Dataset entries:
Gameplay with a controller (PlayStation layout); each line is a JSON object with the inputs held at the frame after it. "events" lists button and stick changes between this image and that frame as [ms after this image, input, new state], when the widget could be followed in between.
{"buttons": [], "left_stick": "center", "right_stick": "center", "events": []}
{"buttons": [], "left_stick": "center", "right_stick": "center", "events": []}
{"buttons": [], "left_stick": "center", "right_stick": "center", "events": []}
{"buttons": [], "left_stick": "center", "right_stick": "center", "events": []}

* _What needs to be done_
Reproduce all data above, unchanged.

* _Reply_
Gameplay with a controller (PlayStation layout); each line is a JSON object with the inputs held at the frame after it. "events" lists button and stick changes between this image and that frame as [ms after this image, input, new state], when the widget could be followed in between.
{"buttons": [], "left_stick": "center", "right_stick": "center", "events": []}
{"buttons": [], "left_stick": "center", "right_stick": "center", "events": []}
{"buttons": [], "left_stick": "center", "right_stick": "center", "events": []}
{"buttons": [], "left_stick": "center", "right_stick": "center", "events": []}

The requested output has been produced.